= Listed entries =
□ □ □ □ □ □ □

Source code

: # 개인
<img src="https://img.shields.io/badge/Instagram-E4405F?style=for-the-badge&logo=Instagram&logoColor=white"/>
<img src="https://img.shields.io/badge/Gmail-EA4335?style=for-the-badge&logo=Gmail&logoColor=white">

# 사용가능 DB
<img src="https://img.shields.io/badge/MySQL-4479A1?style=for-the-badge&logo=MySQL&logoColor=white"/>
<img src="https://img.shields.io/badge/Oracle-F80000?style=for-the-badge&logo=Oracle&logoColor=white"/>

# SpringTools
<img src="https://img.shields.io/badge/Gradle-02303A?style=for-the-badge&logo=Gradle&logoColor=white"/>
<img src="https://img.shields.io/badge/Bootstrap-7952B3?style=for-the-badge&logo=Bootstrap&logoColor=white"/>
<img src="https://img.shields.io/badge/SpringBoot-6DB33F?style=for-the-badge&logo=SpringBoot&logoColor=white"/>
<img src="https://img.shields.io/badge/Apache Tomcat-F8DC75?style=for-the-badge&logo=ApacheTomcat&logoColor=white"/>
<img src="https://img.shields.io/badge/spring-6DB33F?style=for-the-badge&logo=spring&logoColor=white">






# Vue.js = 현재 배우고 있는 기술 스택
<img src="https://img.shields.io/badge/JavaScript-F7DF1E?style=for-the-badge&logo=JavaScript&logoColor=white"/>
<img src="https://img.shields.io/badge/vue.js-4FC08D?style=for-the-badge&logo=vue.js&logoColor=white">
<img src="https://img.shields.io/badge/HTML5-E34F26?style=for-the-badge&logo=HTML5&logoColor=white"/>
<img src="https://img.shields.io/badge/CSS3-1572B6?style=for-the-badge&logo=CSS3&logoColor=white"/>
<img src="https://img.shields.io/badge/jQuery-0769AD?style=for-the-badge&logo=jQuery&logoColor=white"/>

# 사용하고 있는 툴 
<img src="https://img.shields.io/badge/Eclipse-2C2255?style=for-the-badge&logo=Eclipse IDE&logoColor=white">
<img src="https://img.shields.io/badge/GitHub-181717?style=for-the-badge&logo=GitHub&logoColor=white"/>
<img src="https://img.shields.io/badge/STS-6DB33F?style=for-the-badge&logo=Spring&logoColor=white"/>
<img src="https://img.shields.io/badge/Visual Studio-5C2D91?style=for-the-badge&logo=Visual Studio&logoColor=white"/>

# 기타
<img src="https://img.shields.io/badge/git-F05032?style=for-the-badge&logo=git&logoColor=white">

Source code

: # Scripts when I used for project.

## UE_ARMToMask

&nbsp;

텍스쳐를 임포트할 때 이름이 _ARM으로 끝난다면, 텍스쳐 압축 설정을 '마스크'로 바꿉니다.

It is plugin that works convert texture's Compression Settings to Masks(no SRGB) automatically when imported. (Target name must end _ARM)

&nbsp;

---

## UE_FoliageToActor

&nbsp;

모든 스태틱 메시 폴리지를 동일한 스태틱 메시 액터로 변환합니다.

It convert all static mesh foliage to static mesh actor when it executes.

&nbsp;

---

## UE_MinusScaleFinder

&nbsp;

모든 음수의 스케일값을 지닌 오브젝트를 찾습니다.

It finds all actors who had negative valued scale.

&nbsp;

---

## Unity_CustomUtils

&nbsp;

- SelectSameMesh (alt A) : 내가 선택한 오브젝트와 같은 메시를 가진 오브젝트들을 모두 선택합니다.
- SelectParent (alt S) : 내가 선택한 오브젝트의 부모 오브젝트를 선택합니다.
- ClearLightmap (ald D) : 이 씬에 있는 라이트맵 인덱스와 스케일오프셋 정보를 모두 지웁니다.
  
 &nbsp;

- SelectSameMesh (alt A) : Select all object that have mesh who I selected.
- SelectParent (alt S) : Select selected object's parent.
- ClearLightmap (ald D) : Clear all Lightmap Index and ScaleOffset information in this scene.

□ □ □ □ □ □ □

= Prompt =
All lines above in which the word "object" occurs should be identified and copied.

= Completed task =
- SelectSameMesh (alt A) : Select all object that have mesh who I selected.
- SelectParent (alt S) : Select selected object's parent.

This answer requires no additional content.